EXTRACT TO READ
● ● ● ● ● ● ●

- Born: Rattanaballang Tosawat September 22, 1979 (age 46) Wanon Niwat, Sakon Nakhon Thailand
- Other name: A
- Occupations: Actor, host
- Years active: 2006–2020

= Arucha Tosawat =

Thai actor and model

Arucha Tosawat (อรุชา โตสวัสดิ์, also spelled Tohssawat; born Rattanaballang Tosawat 22 September 1979) is a Thai film and television actor.

● ● ● ● ● ● ●

[Items from a data source]
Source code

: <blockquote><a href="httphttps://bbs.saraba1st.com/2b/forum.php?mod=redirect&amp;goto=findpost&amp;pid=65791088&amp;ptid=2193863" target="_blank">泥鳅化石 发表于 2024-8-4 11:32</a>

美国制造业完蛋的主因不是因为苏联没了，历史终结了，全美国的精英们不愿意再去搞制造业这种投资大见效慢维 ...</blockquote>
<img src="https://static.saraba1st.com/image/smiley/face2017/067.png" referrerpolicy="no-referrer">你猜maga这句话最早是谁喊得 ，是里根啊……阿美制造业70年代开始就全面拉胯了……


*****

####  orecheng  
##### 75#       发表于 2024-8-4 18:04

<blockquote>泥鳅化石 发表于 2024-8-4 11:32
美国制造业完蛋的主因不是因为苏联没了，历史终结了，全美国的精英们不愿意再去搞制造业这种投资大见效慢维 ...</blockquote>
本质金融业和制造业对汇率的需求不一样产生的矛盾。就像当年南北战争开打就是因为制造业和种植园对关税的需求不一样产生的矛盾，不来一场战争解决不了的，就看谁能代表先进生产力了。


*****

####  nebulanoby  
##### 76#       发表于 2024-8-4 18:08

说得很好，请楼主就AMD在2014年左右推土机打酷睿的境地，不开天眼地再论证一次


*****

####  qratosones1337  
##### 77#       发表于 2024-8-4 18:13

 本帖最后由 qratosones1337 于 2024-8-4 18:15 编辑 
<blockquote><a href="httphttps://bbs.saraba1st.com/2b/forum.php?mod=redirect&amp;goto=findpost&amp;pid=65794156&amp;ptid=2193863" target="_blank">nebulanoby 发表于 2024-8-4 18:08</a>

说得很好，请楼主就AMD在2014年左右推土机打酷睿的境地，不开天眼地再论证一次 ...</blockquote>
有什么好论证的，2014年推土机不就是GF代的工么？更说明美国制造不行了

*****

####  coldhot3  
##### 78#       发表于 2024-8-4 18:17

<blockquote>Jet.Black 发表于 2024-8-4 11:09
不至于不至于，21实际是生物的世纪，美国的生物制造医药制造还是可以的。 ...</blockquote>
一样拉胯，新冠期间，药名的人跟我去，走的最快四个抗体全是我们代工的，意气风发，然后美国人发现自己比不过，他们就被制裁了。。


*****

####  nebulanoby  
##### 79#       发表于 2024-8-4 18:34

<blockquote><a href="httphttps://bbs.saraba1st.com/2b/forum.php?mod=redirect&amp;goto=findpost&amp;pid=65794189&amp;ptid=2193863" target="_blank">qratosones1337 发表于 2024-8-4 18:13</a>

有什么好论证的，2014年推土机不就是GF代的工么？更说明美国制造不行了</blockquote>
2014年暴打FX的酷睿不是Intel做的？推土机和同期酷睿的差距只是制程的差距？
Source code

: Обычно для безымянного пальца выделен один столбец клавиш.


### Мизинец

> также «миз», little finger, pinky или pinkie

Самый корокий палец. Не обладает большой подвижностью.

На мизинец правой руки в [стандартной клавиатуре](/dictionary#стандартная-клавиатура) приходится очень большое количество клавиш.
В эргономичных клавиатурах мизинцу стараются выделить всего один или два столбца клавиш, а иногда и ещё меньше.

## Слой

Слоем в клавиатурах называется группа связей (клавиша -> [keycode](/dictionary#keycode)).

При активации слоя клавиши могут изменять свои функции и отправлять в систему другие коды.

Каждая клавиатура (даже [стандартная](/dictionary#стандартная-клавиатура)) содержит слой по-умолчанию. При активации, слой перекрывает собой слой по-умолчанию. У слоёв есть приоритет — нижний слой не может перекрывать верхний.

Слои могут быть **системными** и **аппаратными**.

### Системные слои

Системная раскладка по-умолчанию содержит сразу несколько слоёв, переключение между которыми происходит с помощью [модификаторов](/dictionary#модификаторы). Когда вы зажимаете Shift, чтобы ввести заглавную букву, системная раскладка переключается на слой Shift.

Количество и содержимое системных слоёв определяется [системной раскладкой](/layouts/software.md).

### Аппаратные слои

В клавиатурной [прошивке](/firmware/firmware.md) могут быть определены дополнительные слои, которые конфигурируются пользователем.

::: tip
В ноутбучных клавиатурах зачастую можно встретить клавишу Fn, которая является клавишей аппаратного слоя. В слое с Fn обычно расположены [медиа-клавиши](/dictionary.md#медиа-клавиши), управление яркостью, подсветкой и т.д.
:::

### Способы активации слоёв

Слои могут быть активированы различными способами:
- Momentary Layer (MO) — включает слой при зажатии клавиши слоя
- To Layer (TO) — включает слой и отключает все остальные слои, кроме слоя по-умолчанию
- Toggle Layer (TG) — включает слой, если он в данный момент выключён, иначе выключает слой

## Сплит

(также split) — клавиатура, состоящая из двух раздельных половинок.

● ● ● ● ● ● ●

ABOUT THIS EXERCISE
Can you echo the Arucha Tosawat profile, starting at the words "Thai actor and" and stopping after "and television actor."? Answer from the Arucha Tosawat profile alone.

SOLUTION BELOW
Thai actor and model

Arucha Tosawat (อรุชา โตสวัสดิ์, also spelled Tohssawat; born Rattanaballang Tosawat 22 September 1979) is a Thai film and television actor.